Bill Boyle is an American head coach and a former soccer player. He holds a NSCAA's National Advanced License and USSF A Coaching License. He is the Niagara Purple Eagles men's soccer head coach since 2016.

Coach
Boyle kicked off his coaching career at his alma mater, Okemos High School, in 2001. He also coached the U-16 Real Colorado Foxes boy’s squad from 1999–2000, and served as the boys varsity head coach at Haslett High School in 2009.

He served as head coach at Division III Olivet College for four seasons, from 2005–08, before joining the Michigan State Spartans men's soccer team as an assistant coach, working with the goalkeepers as well as directing the day-to-day operations of the team and scouting opponents in 2010. Boyle served as an assistant coach at Colgate University from 2011–13, and at the University at Albany, SUNY from 2014–15, before joining Niagara University as head coach in 2016.
::::
Written task A: From the records below, extract every line that contains the word "small". Case matters.
::::
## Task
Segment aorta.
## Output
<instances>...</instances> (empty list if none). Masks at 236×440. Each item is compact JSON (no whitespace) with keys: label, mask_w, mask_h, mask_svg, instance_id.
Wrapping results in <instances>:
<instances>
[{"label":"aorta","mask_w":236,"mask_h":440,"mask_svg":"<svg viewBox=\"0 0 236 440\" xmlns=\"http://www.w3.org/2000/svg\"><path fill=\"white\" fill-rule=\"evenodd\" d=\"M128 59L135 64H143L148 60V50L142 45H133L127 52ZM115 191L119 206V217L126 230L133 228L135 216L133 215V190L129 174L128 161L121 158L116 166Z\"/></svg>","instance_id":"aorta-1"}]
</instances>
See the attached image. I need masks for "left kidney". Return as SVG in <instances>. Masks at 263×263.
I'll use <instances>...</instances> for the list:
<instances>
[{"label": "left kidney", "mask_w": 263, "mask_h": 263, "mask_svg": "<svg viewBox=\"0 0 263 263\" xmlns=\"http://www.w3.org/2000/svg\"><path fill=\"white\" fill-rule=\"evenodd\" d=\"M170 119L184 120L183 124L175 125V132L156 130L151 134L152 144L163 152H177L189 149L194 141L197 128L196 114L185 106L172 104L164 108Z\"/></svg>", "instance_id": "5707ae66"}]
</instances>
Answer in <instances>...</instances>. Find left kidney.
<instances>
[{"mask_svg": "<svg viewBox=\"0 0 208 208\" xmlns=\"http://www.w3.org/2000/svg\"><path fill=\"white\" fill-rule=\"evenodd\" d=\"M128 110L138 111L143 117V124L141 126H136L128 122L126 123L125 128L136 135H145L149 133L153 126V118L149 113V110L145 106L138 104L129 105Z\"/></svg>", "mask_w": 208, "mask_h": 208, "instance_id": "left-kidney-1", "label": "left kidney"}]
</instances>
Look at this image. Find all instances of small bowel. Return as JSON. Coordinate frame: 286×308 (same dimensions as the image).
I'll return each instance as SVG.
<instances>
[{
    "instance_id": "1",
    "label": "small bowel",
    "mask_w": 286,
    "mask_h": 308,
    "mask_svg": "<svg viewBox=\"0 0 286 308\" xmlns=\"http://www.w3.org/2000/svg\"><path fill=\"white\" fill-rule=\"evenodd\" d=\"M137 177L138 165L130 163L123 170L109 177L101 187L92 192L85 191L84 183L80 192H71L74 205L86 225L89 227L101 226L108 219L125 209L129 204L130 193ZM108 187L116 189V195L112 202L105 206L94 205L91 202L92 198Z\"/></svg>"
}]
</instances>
::::
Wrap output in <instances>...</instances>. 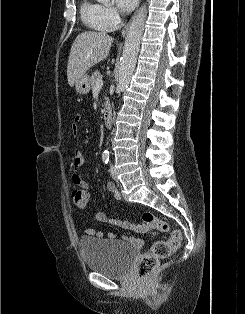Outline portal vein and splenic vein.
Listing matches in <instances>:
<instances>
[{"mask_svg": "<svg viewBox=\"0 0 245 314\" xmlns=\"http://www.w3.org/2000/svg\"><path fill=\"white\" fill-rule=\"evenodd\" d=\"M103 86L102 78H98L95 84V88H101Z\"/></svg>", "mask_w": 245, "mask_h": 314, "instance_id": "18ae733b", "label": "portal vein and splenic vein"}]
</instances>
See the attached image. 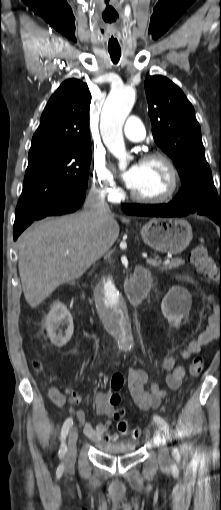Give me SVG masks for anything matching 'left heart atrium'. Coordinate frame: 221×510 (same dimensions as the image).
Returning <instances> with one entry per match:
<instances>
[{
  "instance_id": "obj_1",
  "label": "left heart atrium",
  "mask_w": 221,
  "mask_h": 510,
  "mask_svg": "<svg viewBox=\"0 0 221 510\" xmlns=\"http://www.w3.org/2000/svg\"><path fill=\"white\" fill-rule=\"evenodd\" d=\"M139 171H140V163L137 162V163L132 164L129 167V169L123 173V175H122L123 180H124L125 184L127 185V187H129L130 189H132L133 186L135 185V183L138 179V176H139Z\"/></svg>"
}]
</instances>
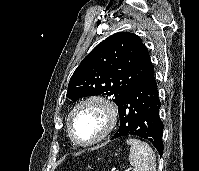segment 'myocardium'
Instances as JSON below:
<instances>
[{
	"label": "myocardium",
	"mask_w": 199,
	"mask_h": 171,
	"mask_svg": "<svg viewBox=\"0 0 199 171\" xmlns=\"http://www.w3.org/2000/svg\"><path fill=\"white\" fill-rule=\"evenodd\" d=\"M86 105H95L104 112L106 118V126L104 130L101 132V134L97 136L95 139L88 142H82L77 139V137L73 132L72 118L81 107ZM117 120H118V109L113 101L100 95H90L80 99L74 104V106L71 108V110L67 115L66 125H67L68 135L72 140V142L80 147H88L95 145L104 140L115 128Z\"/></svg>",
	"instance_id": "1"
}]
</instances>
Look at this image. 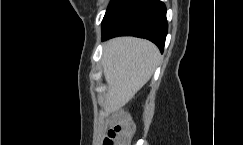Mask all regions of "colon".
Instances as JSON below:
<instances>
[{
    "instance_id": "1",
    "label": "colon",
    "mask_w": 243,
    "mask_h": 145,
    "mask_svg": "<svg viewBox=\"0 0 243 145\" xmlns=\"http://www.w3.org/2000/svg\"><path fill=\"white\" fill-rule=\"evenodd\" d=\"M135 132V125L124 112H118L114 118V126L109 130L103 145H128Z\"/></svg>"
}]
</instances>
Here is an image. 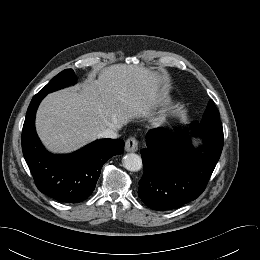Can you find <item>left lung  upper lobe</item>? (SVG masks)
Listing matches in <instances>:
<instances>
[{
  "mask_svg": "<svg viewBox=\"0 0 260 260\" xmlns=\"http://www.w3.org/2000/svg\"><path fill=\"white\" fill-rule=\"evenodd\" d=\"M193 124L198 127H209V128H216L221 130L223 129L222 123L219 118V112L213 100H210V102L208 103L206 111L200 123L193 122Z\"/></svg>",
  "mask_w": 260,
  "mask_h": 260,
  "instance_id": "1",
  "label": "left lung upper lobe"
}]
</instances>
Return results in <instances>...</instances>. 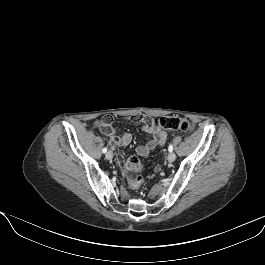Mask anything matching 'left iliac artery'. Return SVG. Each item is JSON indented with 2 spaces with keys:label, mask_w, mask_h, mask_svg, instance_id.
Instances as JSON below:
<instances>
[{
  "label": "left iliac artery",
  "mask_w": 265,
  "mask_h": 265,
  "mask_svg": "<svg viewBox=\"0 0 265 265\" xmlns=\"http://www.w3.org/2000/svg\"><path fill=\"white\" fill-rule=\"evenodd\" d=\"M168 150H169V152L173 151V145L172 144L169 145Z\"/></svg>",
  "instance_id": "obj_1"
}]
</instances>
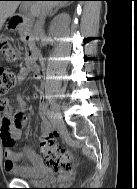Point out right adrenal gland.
::::
Written task B: Duplicate the passage about Bill Boyle above, between "Bill Boyle is" and "coach since 2016.", inclusive.

Written answer A:
Look at this image. Find all instances of small bowel. Return as JSON. Coordinate frame: 286×308 (same dimensions as the image).
    "label": "small bowel",

Written answer B:
Bill Boyle is an American head coach and a former soccer player. He holds a NSCAA's National Advanced License and USSF A Coaching License. He is the Niagara Purple Eagles men's soccer head coach since 2016.